Voluntary Use of Notices of Exempt Solicitation

  • The Staff revised Proxy Rules and Schedules 14A/14C CDI 126.06 to clarify the requirement in Rule 14a-6(g) and emphasize that the notice requirement was designed to provide public notice of exempt solicitations by large shareholders, not to serve other communication purposes. Therefore, the Staff will object to the voluntary filing of Notices of Exempt Solicitation (Form PX14A6G) by a shareholder that does not beneficially own more than $5 million of securities of the class subject to the solicitation.
  • This update is likely to affect shareholders or activists who have increasingly relied on exempt solicitation notices to support “vote‑no” campaigns or advance shareholder proposals.  

Broker Search Timing

  • The Staff issued new Proxy Rules and Schedules 14A/14C CDI 133.02 addressing the timing of broker searches under Exchange Act Rule 14a‑13.
  • The CDI states that the Staff will not object if a company conducts a broker search fewer than 20 business days before the record date, provided that:
    • the company reasonably believes proxy materials will still be disseminated to beneficial owners in a timely manner; and
    • the company otherwise complies with Rule 14a‑13.

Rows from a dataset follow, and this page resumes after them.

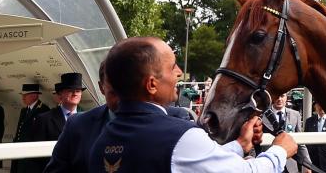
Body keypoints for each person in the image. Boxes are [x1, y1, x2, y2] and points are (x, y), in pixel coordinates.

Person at [88, 36, 297, 172]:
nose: (179, 72)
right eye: (172, 67)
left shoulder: (101, 141)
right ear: (151, 84)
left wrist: (240, 145)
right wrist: (279, 151)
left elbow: (186, 160)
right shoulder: (179, 137)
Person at [43, 60, 197, 173]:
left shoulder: (178, 122)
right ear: (101, 87)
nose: (123, 91)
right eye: (115, 85)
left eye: (128, 83)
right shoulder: (78, 125)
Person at [28, 73, 87, 172]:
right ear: (60, 94)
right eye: (70, 90)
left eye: (78, 90)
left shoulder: (87, 119)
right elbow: (36, 157)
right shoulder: (44, 119)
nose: (75, 93)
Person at [261, 92, 310, 173]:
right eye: (277, 96)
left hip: (290, 165)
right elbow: (256, 142)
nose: (279, 99)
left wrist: (307, 165)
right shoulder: (263, 115)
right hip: (269, 164)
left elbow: (300, 143)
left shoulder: (295, 114)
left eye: (282, 96)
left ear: (286, 97)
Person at [13, 83, 50, 173]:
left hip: (33, 157)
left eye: (25, 95)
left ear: (34, 95)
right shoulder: (24, 110)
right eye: (23, 95)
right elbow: (19, 131)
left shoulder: (43, 110)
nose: (23, 97)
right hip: (21, 153)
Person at [305, 101, 326, 173]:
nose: (321, 107)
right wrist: (307, 165)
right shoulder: (309, 121)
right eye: (319, 105)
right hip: (314, 162)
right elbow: (306, 143)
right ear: (315, 106)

Executive Compensation Disclosures in Spin‑Offs

  • The Staff updated Regulation S-K CDI 217.01, which addresses Item 402 executive compensation disclosure in the context of spin‑off transactions.
  • The revised interpretation clarifies how companies should analyze when historical executive compensation for named executive officers of the spun‑off entity may or may not be required.
  • The CDI focuses the analysis on whether the entity operated as a separate division or standalone business before the spin-off and, if so, whether there was continuity of management before and after the spin-off. Where the spun-off entity consists of portions of different parts of the parent’s business or will have new named executive officers as management after the spin-off, the CDI states that compensation information for the named executive officers for periods before the spin-off would not be required. In such cases, companies would only report compensation awarded to, earned by, or paid to the spun-off company’s named executive officers in connection with and following the spin-off.

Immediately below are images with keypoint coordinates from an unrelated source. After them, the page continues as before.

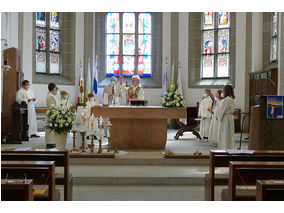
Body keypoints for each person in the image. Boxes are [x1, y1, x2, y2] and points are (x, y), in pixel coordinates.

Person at [216, 84, 235, 149]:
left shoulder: (226, 99)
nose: (222, 92)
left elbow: (222, 110)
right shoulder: (231, 98)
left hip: (226, 118)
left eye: (223, 90)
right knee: (228, 134)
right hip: (229, 118)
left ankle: (225, 148)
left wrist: (218, 117)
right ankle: (229, 147)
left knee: (225, 134)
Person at [45, 83, 58, 148]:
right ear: (53, 88)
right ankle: (50, 142)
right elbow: (52, 105)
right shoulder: (50, 96)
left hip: (53, 112)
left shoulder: (51, 95)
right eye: (55, 87)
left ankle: (52, 142)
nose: (56, 89)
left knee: (52, 128)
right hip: (52, 113)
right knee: (51, 128)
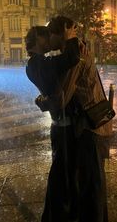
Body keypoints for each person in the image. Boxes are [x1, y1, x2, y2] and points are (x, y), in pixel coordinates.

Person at [45, 16, 110, 222]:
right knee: (90, 182)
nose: (48, 40)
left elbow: (64, 94)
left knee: (92, 185)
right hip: (89, 124)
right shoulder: (73, 51)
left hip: (91, 127)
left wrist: (46, 103)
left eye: (51, 34)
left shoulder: (77, 53)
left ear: (61, 32)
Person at [25, 24, 81, 222]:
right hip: (63, 127)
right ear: (38, 40)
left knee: (63, 173)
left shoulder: (37, 64)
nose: (50, 40)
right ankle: (56, 215)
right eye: (46, 37)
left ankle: (61, 213)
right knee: (62, 175)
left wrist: (43, 101)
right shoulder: (38, 64)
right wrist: (71, 37)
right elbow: (72, 58)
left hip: (60, 125)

Integration and Private Offerings

  • The updates reflect the SEC’s 2020 amendments governing integration of offerings and private offering exemptions, and eliminate or clarify outdated interpretations.
  • The updates also provide guidance about the use of Rule 506(b) after soliciting individuals for an offering under Rule 506(c), including considerations about whether a pre-existing substantive relationship exists. In addition, a CDI indicates that a company may use different verification methods to determine accredited investor status for different investors in a Rule 506(c) offering.

Registered Business Combinations and Lock-Up Agreements

  • The Staff updated its interpretations relating to commitments from management and principal security holders of a target company to vote in favor of a business combination transaction (lock‑up agreements).
  • The guidance addresses when such lock-up agreements may be considered an investment decision under the Securities Act and the circumstances in which the Staff would not object to the subsequent registration of offers and sales of an acquiring company’s securities to shareholders of the target company that did not execute a lock-up agreement or deliver written consents approving the business combination transaction prior to the filing of the registration statement.

Conclusion

The updates to the CDIs underscore the Staff’s continued effort to modernize and refine interpretive guidance across a broad range of areas.